BRIEF:
Only the text should be kept: print every entry below exactly and leave each image out.

SOURCE RECORDS:
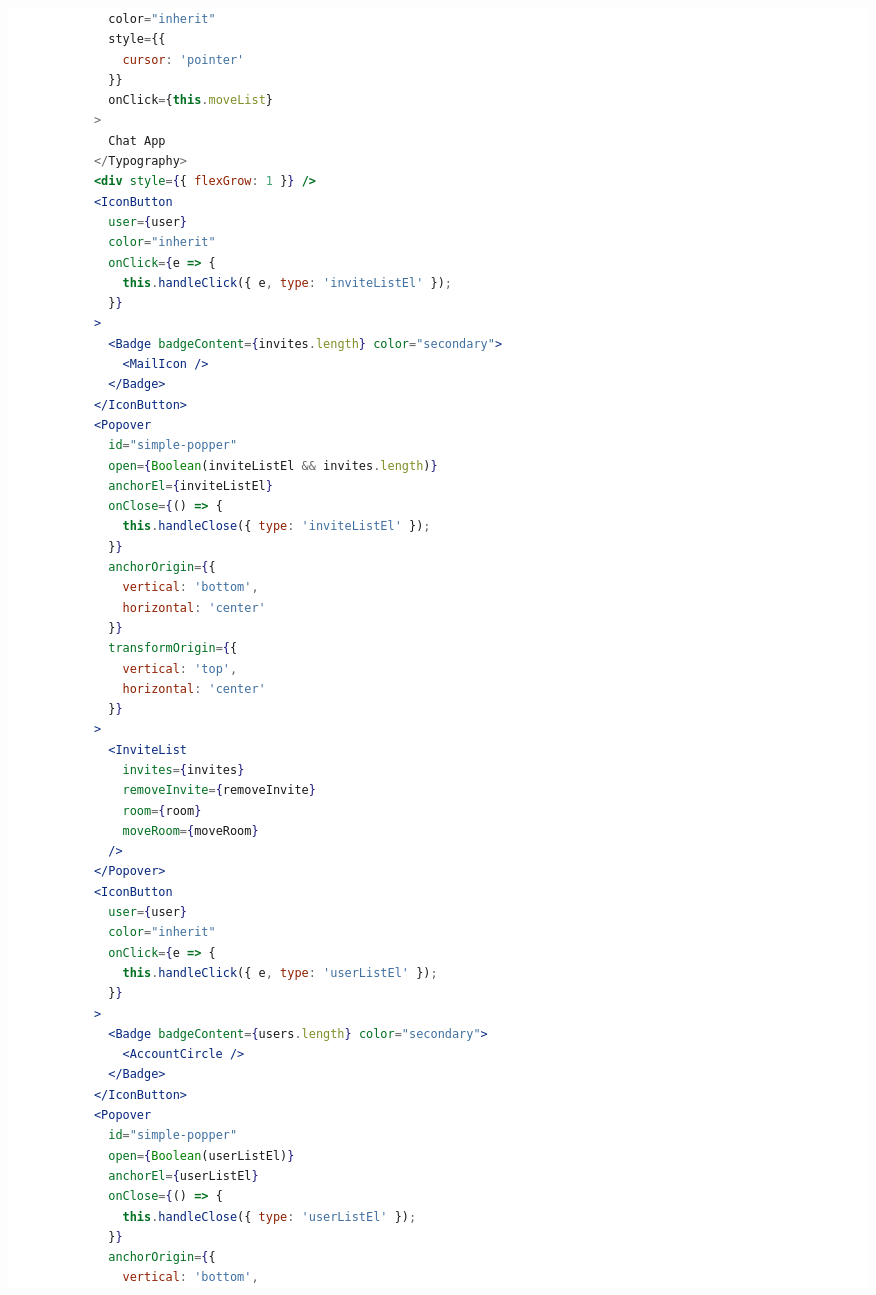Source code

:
 ```jsx
              color="inherit"
              style={{
                cursor: 'pointer'
              }}
              onClick={this.moveList}
            >
              Chat App
            </Typography>
            <div style={{ flexGrow: 1 }} />
            <IconButton
              user={user}
              color="inherit"
              onClick={e => {
                this.handleClick({ e, type: 'inviteListEl' });
              }}
            >
              <Badge badgeContent={invites.length} color="secondary">
                <MailIcon />
              </Badge>
            </IconButton>
            <Popover
              id="simple-popper"
              open={Boolean(inviteListEl && invites.length)}
              anchorEl={inviteListEl}
              onClose={() => {
                this.handleClose({ type: 'inviteListEl' });
              }}
              anchorOrigin={{
                vertical: 'bottom',
                horizontal: 'center'
              }}
              transformOrigin={{
                vertical: 'top',
                horizontal: 'center'
              }}
            >
              <InviteList
                invites={invites}
                removeInvite={removeInvite}
                room={room}
                moveRoom={moveRoom}
              />
            </Popover>
            <IconButton
              user={user}
              color="inherit"
              onClick={e => {
                this.handleClick({ e, type: 'userListEl' });
              }}
            >
              <Badge badgeContent={users.length} color="secondary">
                <AccountCircle />
              </Badge>
            </IconButton>
            <Popover
              id="simple-popper"
              open={Boolean(userListEl)}
              anchorEl={userListEl}
              onClose={() => {
                this.handleClose({ type: 'userListEl' });
              }}
              anchorOrigin={{
                vertical: 'bottom',
```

EXPECTED OUTPUT:
Source code

:
 ```jsx
              color="inherit"
              style={{
                cursor: 'pointer'
              }}
              onClick={this.moveList}
            >
              Chat App
            </Typography>
            <div style={{ flexGrow: 1 }} />
            <IconButton
              user={user}
              color="inherit"
              onClick={e => {
                this.handleClick({ e, type: 'inviteListEl' });
              }}
            >
              <Badge badgeContent={invites.length} color="secondary">
                <MailIcon />
              </Badge>
            </IconButton>
            <Popover
              id="simple-popper"
              open={Boolean(inviteListEl && invites.length)}
              anchorEl={inviteListEl}
              onClose={() => {
                this.handleClose({ type: 'inviteListEl' });
              }}
              anchorOrigin={{
                vertical: 'bottom',
                horizontal: 'center'
              }}
              transformOrigin={{
                vertical: 'top',
                horizontal: 'center'
              }}
            >
              <InviteList
                invites={invites}
                removeInvite={removeInvite}
                room={room}
                moveRoom={moveRoom}
              />
            </Popover>
            <IconButton
              user={user}
              color="inherit"
              onClick={e => {
                this.handleClick({ e, type: 'userListEl' });
              }}
            >
              <Badge badgeContent={users.length} color="secondary">
                <AccountCircle />
              </Badge>
            </IconButton>
            <Popover
              id="simple-popper"
              open={Boolean(userListEl)}
              anchorEl={userListEl}
              onClose={() => {
                this.handleClose({ type: 'userListEl' });
              }}
              anchorOrigin={{
                vertical: 'bottom',
```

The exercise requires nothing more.